Monday 9 November 2009

When you come to work for a rest...

It's been a busy weekend. I wouldn't change a scrap of it, but it has all been a bit rushed. I managed to do at least some of the week-in, week-out sensible jobs, like grocery shopping and clothes-washing. I made a disgracefully good risotto, and an even more disgraceful chocolate & chestnut mousse. I had lunch with my mother and went to an exhibition at the Royal Academy - an odd yoking of cool, formal, very-knotted-up Eric Gills, powerful early Epsteins, and a roomfull of stunning pieces by Henri Gaudier-Brzeska. Then on Sunday I passed several blissful hours standing drawing musicians at "re:Rite" - I'll probably never again get the chance to draw members of an orchestra that close up, and I intend to make the most of it, so I'll probably go back at least once. Then I went to a live concert to follow up the weird filmed and played-in-a-warehouse one ("re:Rite" is really rather peculiar altogether; more of that in a moment), and finally crept home, via my local indian takeaway, because I was too knackered to think, let alone cook. And I like their Saag Paneer.

The live concert was lovely, luckily. I was concerned that I would have wired my brain to modernism at "re:Rite", which is, as the name suggests, a performance of "The Rite of Spring". This is one of my all-time favourite pieces of music, and that is a good thing, since if I am going to spend a lot of time at it, drawing, I'll be hearing the piece several times over. I got about two and a half rounds of it yesterday, and didn't stop thinking it brilliant.

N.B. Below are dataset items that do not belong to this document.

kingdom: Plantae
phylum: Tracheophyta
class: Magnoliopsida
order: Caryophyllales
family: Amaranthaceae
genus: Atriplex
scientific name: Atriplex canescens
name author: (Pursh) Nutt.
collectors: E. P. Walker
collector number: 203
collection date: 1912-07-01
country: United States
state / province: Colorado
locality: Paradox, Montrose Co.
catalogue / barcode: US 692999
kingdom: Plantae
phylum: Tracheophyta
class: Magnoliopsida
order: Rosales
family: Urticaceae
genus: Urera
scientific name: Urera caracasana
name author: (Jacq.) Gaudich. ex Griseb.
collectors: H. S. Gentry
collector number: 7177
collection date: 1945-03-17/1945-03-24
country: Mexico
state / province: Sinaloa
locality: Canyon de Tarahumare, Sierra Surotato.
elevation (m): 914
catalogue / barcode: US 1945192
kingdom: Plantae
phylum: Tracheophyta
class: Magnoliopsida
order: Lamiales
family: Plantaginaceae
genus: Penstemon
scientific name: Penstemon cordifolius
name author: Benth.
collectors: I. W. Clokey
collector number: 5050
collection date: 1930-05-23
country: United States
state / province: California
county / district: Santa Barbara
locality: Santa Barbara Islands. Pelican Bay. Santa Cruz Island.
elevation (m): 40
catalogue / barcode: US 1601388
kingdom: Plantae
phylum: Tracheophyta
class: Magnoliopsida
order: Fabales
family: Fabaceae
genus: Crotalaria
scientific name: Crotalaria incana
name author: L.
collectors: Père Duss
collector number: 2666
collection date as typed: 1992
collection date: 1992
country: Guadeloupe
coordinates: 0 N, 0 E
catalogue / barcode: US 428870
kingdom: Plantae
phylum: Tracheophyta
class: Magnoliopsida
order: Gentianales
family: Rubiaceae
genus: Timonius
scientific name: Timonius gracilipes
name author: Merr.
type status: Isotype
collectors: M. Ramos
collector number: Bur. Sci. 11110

But I did worry, as I dashed, wolfing a small sandwich, back down the South Bank to the Festival Hall, that Tchaikovsky and Rachmaninov and Sibelius were going to sound a tad, well, conventional, in comparison with the Total Immersion Stravinsky Experience I had just had. The Tchaikovsky "Voyevoda" overture, to be frank, did (& I may now have added insult to injury by spelling it wrong); loud and jolly. Then Nikolai Lugansky came on and played Rachmaninov (piano concerto no.3) and blew me away; it was as though my brain had hopped across a bridge and come into a perfect place for this. Utter lush romantic passion, manly romantic passion that is, not sugary gambolly stuff in the manner of Hollywood. Mr Lugansky was wonderful - and he is delightfully ornamental (his picture in the brochure is very unflattering - he turns out to be about 6 foot four and fair, with a long nose and ravishing hands >sigh<). If he had been feeding me champagne and christmas cake on the side (between cadenzas!) I could hardly have been happier. And the Sibelius (no.2) went down a treat. The last time I heard this, it was played (with brio but a distinct feeling of "oh christ we are out of our depth now") by the amateur orchestra my stepmum and baby bro play in, so it sounded rather more clear and polished here in the hands of the Philharmonia. On whom, I have to admit, I am developing something of a collective crush...

It was a good curry, too.

All in all a great weekend; but I am tired, and a steady day answering silly emails seems restful in comparison. Tonight I am off to a performance of bluegrass banjo music. Ickle Miss Eclecticism, that's me.